Faço, desfaço, refaço” – um dos ditos e escritos que a artista Louise Bourgeois eternizou como síntese de uma constante reelaboração de si que, mesmo quando parecia autodestrutiva, era fundamental para a integridade de sua persona e de sua obra. Aqui, apresenta-se uma paráfrase: “Quadro, desquadro, requadro”. Entra em cena o enquadramento – noção central para a definição de processos de representação e percepção em diversa linguagens artísticas – e as possibilidades de disputá-lo, burlar suas regras e reconstituí-lo atravessado por corpos e espaços.
Enquadrar não é só definir uma borda geométrica para uma imagem ou espaço, é também delinear uma mediação entre dentro e fora da ação, profundidade e epiderme da poética. Seja na pintura, no teatro, na dança, na fotografia ou no cinema, os enquadramentos mobilizam recursos de linguagem que incluem, mas não se limitam às bordas materiais da moldura, do frame e do proscênio. O quadro é a fronteira da cena, mas é também um indício de que existe um espaço interior à linguagem artística. As experiências modernas e contemporâneas procuraram de toda forma analisar seu funcionamento e alternadamente enfatizá-lo, negá-lo e reformatá-lo. Nesta exposição, contamos com a habilidade das artistas convidadas em assimilar parte da história do enquadramento e, ao mesmo tempo, explorar aparentes contradições ou fissuras em seu funcionamento.

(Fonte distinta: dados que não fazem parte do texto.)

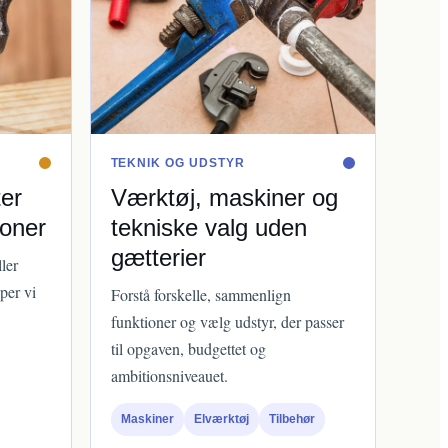
TEKNIK OG UDSTYR
ter
Værktøj, maskiner og
ioner
tekniske valg uden
gætterier
ller
per vi
Forstå forskelle, sammenlign
funktioner og vælg udstyr, der passer
til opgaven, budgettet og
ambitionsniveauet.
Maskiner
Elværktøj
Tilbehør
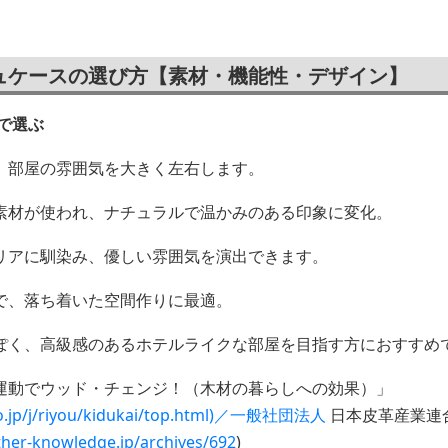
ュケースの選び方【素材・機能性・デザイン】
で選ぶ
、部屋の雰囲気を大きく左右します。
素材が使われ、ナチュラルで温かみのある印象に変化。
リアに馴染み、優しい雰囲気を演出できます。
で、落ち着いた空間作りに最適。
ぽく、高級感のあるホテルライクな部屋を目指す方におすすめ
運動でウッド・チェンジ！（木材の暮らしへの効果）」
.go.jp/j/riyou/kidukai/top.html)／一般社団法人
日本皮革産業連合
ather-knowledge.jp/archives/692
)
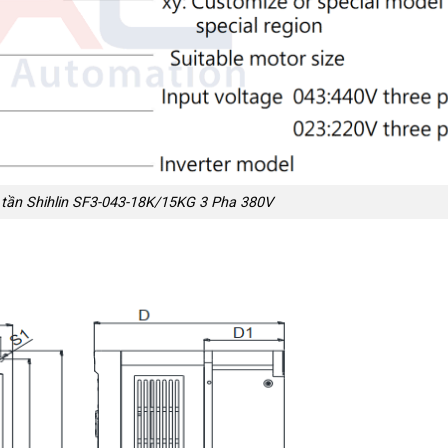
tần Shihlin SF3-043-18K/15KG 3 Pha 380V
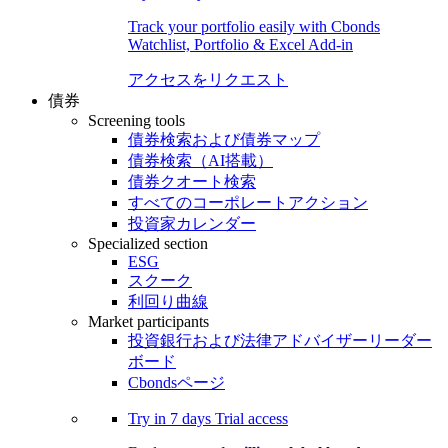
Track your portfolio easily with Cbonds
Watchlist, Portfolio & Excel Add-in
アクセスをリクエスト
債券
Screening tools
債券検索および債券マップ
債券検索（AI搭載）
債券クオート検索
すべてのコーポレートアクション
投資家カレンダー
Specialized section
ESG
スクーク
利回り曲線
Market participants
投資銀行および法律アドバイザーリーダー
ボード
Cbondsページ
Try in
7 days
Trial access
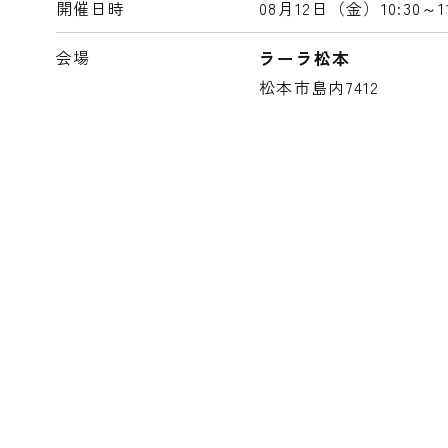
開催日時
08月12日（金）
10:30～1
会場
ラーラ松本
松本市島内7412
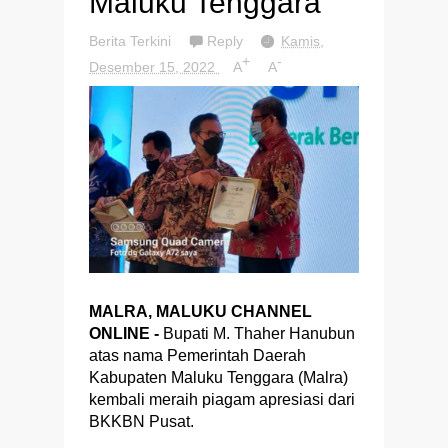
Maluku Tenggara
Berita Terkini
Reply
Kamis,
+
-
Desember 15, 2022
A
A
MALRA, MALUKU CHANNEL
ONLINE -
Bupati M. Thaher Hanubun
atas nama Pemerintah Daerah
Kabupaten Maluku Tenggara (Malra)
kembali meraih piagam apresiasi dari
BKKBN Pusat.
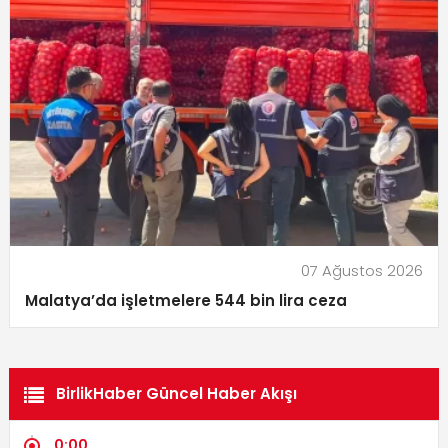
07 Ağustos 2026
Malatya’da işletmelere 544 bin lira ceza
BirlikHaber Güncel Haber Akışı
0:00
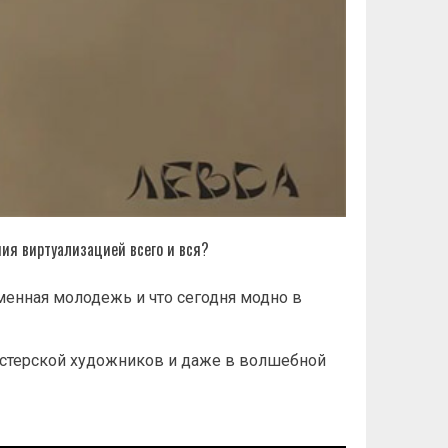
ия виртуализацией всего и вся?
менная молодежь и что сегодня модно в
астерской художников и даже в волшебной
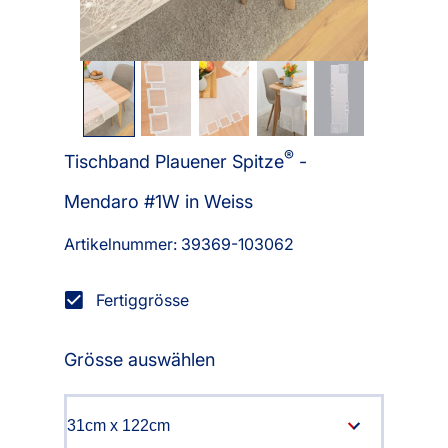
®
Tischband Plauener Spitze
-
Mendaro #1W in Weiss
Artikelnummer: 39369-
103062
Fertiggrösse
Grösse auswählen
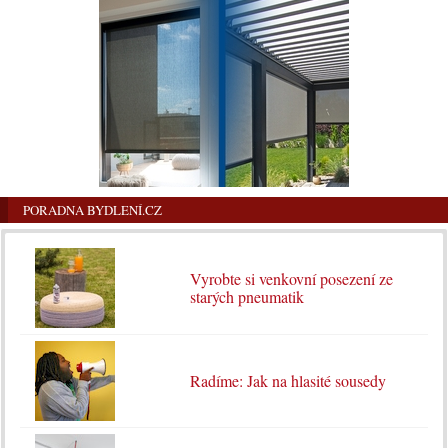
PORADNA BYDLENÍ.CZ
Vyrobte si venkovní posezení ze
starých pneumatik
Radíme: Jak na hlasité sousedy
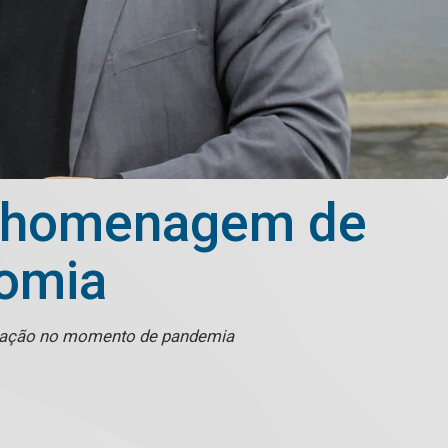
m homenagem de
nomia
tivação no momento de pandemia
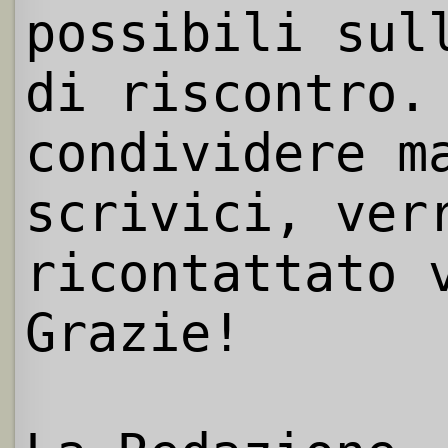
possibili sul
di riscontro.
condividere m
scrivici, ver
ricontattato 
Grazie!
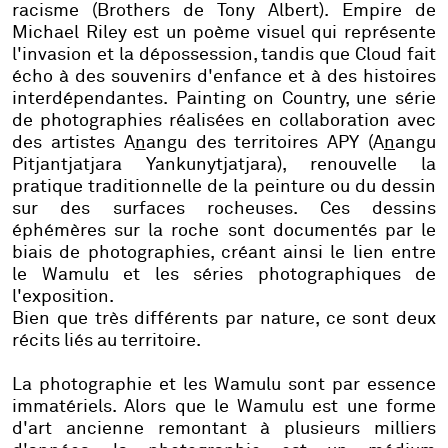
racisme (
Brothers
de Tony Albert).
Empire
de
Michael Riley est un poème visuel qui représente
l'invasion et la dépossession, tandis que
Cloud
fait
écho à des souvenirs d'enfance et à des histoires
interdépendantes.
Painting on Country
, une série
de photographies réalisées en collaboration avec
des artistes A
n
angu des territoires APY (A
n
angu
Pitjantjatjara Yankunytjatjara), renouvelle la
pratique traditionnelle de la peinture ou du dessin
sur des surfaces rocheuses. Ces dessins
éphémères sur la roche sont documentés par le
biais de photographies, créant ainsi le lien entre
le
Wamulu
et les séries photographiques de
l'exposition.
Bien que très différents par nature, ce sont deux
récits liés au territoire.
La photographie et les
Wamulu
sont par essence
immatériels. Alors que le
Wamulu
est une forme
d'art ancienne remontant à plusieurs milliers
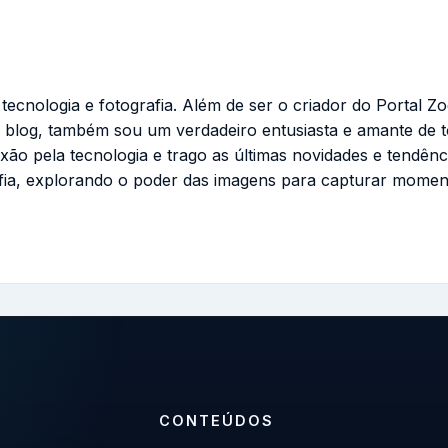
cnologia e fotografia. Além de ser o criador do Portal Zo
 blog, também sou um verdadeiro entusiasta e amante de 
ixão pela tecnologia e trago as últimas novidades e tendênc
fia, explorando o poder das imagens para capturar momen
CONTEÚDOS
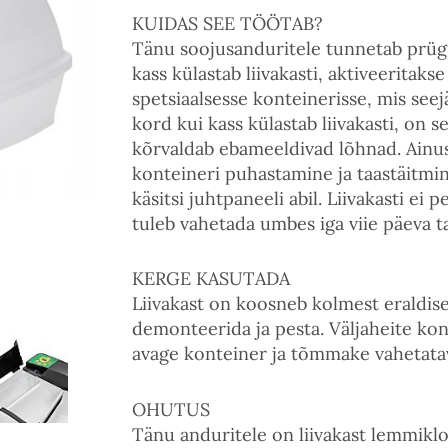
KUIDAS SEE TÖÖTAB?
Tänu soojusanduritele tunnetab prügi
kass külastab liivakasti, aktiveeritak
spetsiaalsesse konteinerisse, mis seejä
kord kui kass külastab liivakasti, on 
kõrvaldab ebameeldivad lõhnad. Ainus
konteineri puhastamine ja taastäitmin
käsitsi juhtpaneeli abil. Liivakasti e
tuleb vahetada umbes iga viie päeva t
KERGE KASUTADA
Liivakast on koosneb kolmest eraldise
demonteerida ja pesta. Väljaheite kon
avage konteiner ja tõmmake vahetatav
OHUTUS
Tänu anduritele on liivakast lemmiklo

Seus caminhos e linguagens são singulares, mas é possível aproximá-las pelas relações com aspectos estruturais do quadro. Ana Mazzei e Renata de Bonis abordam situações limítrofes entre o dentro e o fora da representação na história da pintura ocidental, traduzindo-as em dispositivos espaciais que abarcam o corpo do espectador. Claudia Briza e Marcia Beatriz Granero aproveitam-se da eficiência da linguagem cinematográfica em definir um campo narrativo verossímil para criar curtos-circuitos entre fato e ficção, pessoa e personagem. Já Patrícia Araujo e Manuela Eichner respondem às experiências do espaço urbano, imagético e/ou expositivo como quadros que editam seus corpos, reagindo com intervenções que extrapolam a unidade da imagem enquadrada.
A elas, juntam-se as contribuições de Clarice Lima, Dalila Camargo Martins e Carolina Bianchi, abertas ao público e detalhadas no folder da exposição. Seja nas linguagens abordadas em suas oficinas e performances, seja nas obras que ocupam as salas expositivas, a alusão aos quadros não devem necessariamente ser associada a aprisionamentos, afinal, como disse Louise Bourgeois em 2004: “O espaço é algo que você precisa definir. Senão, é como a ansiedade, demasiadamente vago”.